■ **Try it**
Replace every "ответа" with "ответов" throughout the listing below and leave all other text unchanged. Omit the pictures from your output.

+++ Provided records +++

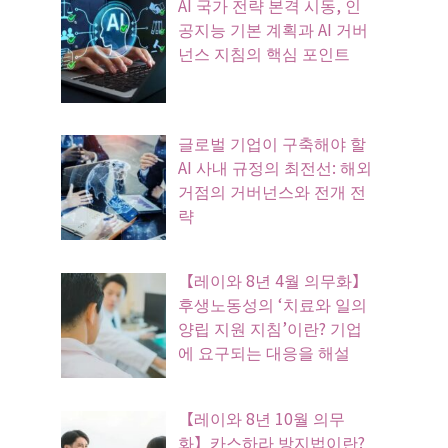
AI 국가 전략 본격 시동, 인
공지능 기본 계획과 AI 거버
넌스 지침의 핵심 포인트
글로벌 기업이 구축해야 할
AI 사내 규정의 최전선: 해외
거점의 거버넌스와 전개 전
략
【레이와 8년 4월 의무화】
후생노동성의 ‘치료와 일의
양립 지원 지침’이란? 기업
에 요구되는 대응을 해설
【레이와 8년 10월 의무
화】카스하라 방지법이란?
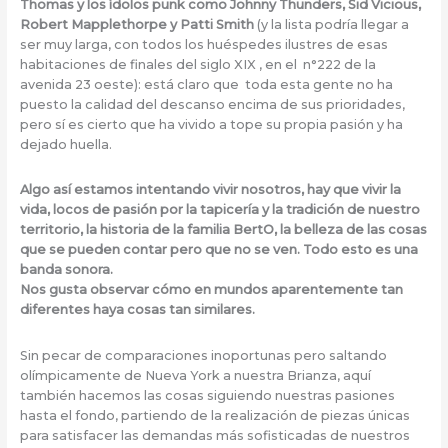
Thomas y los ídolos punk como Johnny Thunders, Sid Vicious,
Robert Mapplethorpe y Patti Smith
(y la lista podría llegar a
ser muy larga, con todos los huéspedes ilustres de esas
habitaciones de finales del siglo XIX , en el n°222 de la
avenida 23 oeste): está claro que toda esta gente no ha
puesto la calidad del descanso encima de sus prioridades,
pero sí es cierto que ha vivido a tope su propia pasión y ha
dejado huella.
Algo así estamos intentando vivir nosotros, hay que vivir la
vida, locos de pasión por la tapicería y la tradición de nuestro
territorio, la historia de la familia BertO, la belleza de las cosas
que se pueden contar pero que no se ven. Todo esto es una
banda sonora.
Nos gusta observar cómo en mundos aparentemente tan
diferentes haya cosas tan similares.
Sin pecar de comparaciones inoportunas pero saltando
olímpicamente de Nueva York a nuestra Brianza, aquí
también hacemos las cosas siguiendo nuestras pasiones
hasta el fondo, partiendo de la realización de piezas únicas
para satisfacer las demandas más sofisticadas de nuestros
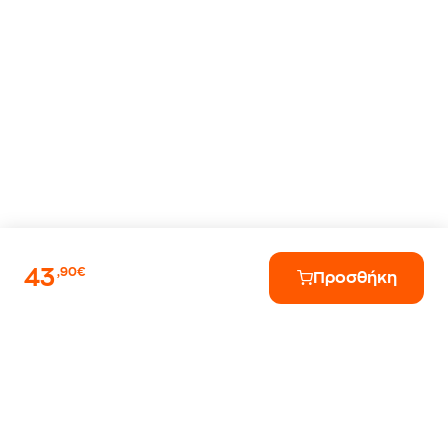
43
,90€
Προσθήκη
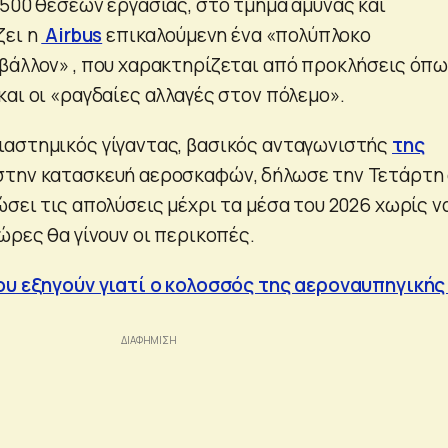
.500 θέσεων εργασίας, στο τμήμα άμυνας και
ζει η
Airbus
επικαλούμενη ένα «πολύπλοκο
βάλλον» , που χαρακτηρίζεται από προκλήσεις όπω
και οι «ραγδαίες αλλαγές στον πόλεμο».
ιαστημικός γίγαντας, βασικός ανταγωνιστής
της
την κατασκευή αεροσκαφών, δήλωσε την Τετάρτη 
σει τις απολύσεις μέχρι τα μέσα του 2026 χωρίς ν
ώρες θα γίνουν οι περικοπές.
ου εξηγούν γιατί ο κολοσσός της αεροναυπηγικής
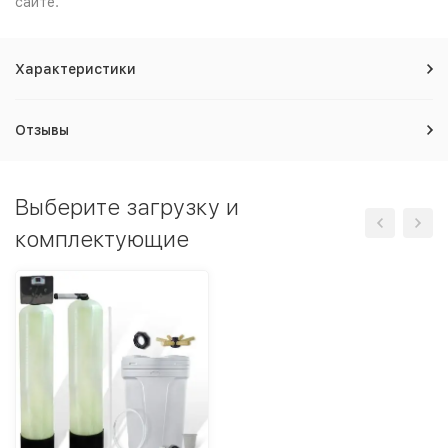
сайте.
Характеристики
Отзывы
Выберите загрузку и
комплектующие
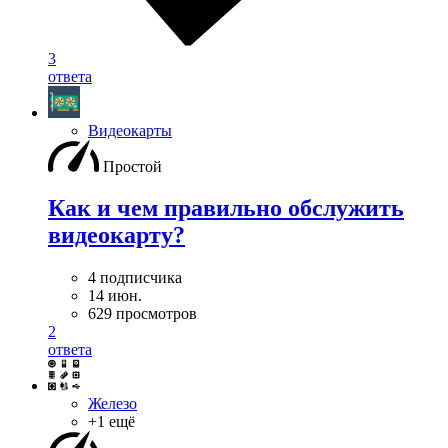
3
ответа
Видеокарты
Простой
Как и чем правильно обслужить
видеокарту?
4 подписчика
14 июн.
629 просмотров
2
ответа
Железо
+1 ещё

+++

■ **Exercise response**
AI 국가 전략 본격 시동, 인
공지능 기본 계획과 AI 거버
넌스 지침의 핵심 포인트
글로벌 기업이 구축해야 할
AI 사내 규정의 최전선: 해외
거점의 거버넌스와 전개 전
략
【레이와 8년 4월 의무화】
후생노동성의 ‘치료와 일의
양립 지원 지침’이란? 기업
에 요구되는 대응을 해설
【레이와 8년 10월 의무
화】카스하라 방지법이란?
Thomas y los ídolos punk como Johnny Thunders, Sid Vicious,
Robert Mapplethorpe y Patti Smith
(y la lista podría llegar a
ser muy larga, con todos los huéspedes ilustres de esas
habitaciones de finales del siglo XIX , en el n°222 de la
avenida 23 oeste): está claro que toda esta gente no ha
puesto la calidad del descanso encima de sus prioridades,
pero sí es cierto que ha vivido a tope su propia pasión y ha
dejado huella.
Algo así estamos intentando vivir nosotros, hay que vivir la
vida, locos de pasión por la tapicería y la tradición de nuestro
territorio, la historia de la familia BertO, la belleza de las cosas
que se pueden contar pero que no se ven. Todo esto es una
banda sonora.
Nos gusta observar cómo en mundos aparentemente tan
diferentes haya cosas tan similares.
Sin pecar de comparaciones inoportunas pero saltando
olímpicamente de Nueva York a nuestra Brianza, aquí
también hacemos las cosas siguiendo nuestras pasiones
hasta el fondo, partiendo de la realización de piezas únicas
para satisfacer las demandas más sofisticadas de nuestros
43
,90€
Προσθήκη
.500 θέσεων εργασίας, στο τμήμα άμυνας και
ζει η
Airbus
επικαλούμενη ένα «πολύπλοκο
βάλλον» , που χαρακτηρίζεται από προκλήσεις όπω
και οι «ραγδαίες αλλαγές στον πόλεμο».
ιαστημικός γίγαντας, βασικός ανταγωνιστής
της
την κατασκευή αεροσκαφών, δήλωσε την Τετάρτη 
σει τις απολύσεις μέχρι τα μέσα του 2026 χωρίς ν
ώρες θα γίνουν οι περικοπές.
ου εξηγούν γιατί ο κολοσσός της αεροναυπηγικής
сайте.
Характеристики
Отзывы
Выберите загрузку и
комплектующие
3
ответов
Видеокарты
Простой
Как и чем правильно обслужить
видеокарту?
4 подписчика
14 июн.
629 просмотров
2
ответов
Железо
+1 ещё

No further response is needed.